The surface module contains components for surface variable prediction tasks:

  • cli.py: CLI command entry for surface variable prediction, including options for preprocessing, training, inference, and visualization.

  • data.py: Data loading and preprocessing utilities for surface variable prediction, including the SurfaceDataset class for loading and handling surface data.

  • inference.py: Inference functionality for surface variable prediction, including utilities for running inference and converting predictions to VTK/PyVista formats.

  • preprocessing.py: Preprocessing utilities for surface variable prediction, including functions for processing mesh files, mapping data to STL files, and handling surface variables.

  • schema: Pydantic schema definitions for surface variable prediction tasks, including preprocessing, inference, training, and visualization settings.

  • training.py: Training functionality for surface variable prediction models, including the run_train function for training surface prediction models using the shared training loop.

  • visualize.py: Visualization utilities for surface variable prediction results, including the Viewer class for rendering and visualizing predictions.

mlsimkit.learn.manifest

The manifest module provides utilities for working with data manifests:

  • manifest.py: This file contains the core functionality for creating, splitting, and processing manifests. It includes functions for:

    • Generating manifest entries from simulation “run” folders, extracting parameter values from data files and file paths from glob patterns.

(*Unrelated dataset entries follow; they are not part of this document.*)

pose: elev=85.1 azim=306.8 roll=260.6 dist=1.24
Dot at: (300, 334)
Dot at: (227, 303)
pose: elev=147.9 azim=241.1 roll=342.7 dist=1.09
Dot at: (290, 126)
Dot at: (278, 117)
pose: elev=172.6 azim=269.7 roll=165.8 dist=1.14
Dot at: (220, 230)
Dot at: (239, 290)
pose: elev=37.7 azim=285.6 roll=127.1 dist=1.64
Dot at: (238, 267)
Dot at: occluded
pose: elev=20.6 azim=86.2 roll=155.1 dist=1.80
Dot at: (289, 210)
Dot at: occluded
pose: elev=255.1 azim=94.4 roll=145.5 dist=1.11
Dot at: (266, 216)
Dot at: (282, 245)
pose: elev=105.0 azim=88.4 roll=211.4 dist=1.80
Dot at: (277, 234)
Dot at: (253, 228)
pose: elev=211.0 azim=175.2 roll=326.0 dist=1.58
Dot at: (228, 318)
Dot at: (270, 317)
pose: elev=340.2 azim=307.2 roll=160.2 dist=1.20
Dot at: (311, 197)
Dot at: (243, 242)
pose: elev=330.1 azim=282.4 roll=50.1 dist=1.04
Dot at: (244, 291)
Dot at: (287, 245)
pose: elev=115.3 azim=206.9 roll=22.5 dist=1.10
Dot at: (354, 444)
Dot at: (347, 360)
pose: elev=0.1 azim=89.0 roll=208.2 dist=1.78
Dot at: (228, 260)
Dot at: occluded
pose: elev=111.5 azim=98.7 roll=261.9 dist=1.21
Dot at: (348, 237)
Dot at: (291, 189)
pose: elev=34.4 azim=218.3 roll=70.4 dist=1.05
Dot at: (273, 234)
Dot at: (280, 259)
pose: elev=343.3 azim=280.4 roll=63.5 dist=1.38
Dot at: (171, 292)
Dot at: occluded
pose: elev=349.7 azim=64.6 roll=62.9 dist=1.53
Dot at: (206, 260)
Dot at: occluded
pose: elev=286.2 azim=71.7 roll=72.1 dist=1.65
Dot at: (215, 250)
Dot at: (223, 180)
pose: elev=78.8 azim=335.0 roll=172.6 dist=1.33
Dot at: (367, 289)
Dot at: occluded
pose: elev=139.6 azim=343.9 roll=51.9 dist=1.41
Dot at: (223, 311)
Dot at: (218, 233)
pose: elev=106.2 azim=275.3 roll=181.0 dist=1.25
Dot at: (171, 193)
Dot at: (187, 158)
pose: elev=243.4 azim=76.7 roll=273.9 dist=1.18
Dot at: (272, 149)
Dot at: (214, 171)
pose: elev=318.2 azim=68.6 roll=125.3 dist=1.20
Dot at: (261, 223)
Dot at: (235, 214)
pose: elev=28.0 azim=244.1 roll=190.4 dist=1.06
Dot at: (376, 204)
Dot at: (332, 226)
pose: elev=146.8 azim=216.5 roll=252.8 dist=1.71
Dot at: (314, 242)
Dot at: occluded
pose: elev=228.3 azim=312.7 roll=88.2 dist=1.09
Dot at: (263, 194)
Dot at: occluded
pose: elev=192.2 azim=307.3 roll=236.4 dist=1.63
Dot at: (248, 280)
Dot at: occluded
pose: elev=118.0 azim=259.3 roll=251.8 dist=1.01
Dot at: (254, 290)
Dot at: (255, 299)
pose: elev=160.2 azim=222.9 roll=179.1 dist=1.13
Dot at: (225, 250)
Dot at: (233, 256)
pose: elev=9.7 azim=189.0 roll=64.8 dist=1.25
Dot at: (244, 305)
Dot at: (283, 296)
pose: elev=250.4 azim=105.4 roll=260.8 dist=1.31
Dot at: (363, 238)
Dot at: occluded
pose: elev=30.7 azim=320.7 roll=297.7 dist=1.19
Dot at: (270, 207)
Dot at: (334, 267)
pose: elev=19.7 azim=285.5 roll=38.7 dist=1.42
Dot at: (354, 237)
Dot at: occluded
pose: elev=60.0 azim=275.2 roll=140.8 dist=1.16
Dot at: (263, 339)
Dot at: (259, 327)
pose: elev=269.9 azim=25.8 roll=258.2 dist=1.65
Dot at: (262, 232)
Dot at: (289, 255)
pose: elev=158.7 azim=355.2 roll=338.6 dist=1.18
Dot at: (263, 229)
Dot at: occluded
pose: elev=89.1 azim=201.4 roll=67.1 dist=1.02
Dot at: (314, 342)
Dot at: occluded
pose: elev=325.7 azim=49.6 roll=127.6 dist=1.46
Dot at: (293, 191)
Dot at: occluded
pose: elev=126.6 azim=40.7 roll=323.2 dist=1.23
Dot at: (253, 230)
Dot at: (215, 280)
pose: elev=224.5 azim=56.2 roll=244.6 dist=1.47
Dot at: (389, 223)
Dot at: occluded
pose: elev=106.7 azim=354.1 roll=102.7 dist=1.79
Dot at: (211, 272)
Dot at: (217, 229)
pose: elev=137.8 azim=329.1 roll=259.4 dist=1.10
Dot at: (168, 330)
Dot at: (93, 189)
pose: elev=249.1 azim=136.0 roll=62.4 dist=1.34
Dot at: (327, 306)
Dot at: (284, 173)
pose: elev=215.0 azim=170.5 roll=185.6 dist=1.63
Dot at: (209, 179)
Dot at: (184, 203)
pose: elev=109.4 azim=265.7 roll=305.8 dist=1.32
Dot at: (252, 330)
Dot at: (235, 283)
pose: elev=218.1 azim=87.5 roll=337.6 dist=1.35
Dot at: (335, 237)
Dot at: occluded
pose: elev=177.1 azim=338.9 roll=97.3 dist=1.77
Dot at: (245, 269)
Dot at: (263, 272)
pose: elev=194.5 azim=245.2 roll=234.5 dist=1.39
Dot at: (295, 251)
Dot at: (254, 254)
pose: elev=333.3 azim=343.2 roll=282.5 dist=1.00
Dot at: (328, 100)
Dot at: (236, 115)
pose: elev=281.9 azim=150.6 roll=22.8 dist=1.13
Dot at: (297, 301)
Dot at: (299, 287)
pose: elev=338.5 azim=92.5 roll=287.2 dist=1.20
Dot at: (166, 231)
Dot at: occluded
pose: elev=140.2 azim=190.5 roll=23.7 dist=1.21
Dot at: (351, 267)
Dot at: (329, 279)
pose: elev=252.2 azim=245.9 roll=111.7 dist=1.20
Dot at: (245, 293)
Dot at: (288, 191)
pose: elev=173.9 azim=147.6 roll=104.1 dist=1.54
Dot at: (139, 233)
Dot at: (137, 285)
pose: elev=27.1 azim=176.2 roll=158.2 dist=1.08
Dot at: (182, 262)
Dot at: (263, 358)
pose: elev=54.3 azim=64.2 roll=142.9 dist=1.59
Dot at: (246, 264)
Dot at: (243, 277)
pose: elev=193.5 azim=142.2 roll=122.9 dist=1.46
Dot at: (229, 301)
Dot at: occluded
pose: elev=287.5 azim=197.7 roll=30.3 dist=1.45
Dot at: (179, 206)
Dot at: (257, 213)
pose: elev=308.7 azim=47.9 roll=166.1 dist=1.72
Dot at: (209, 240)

    • Reading and writing manifest files in JSON lines format.

    • Creating and copying working manifests to avoid modifying the original user manifests.

    • Resolving file paths within manifests, handling relative and absolute paths.

    • Splitting manifests into train, validation, and test sets based on specified percentages and random seeds.

  • cli.py: This file provides the command-line interface (CLI) for working with manifests:

    • The create command generates a manifest file from a dataset, extracting parameter values from data files and file paths from glob patterns.

    • The split command splits an existing manifest file into train, validation, and test sets based on the provided split settings.

The manifest module plays a crucial role in managing and preprocessing data for the various machine learning tasks supported by MLSimKit. It ensures that the necessary data files and metadata are organized and accessible through the manifest files, which are then used by other components of the toolkit for tasks such as training and inference.

mlsimkit.learn.networks

The networks module contains implementations of various neural network architectures used in the toolkit:

  • autoencoder.py: Implementation of convolutional autoencoders, including the ConvAutoencoder class and related utilities for training and inference.

  • mgn.py: Implementation of MeshGraphNets, a graph neural network architecture, including the MeshGraphNet class and related utilities for training and inference.

  • schema: Pydantic schema definitions for network architectures, including settings for convolutional autoencoders.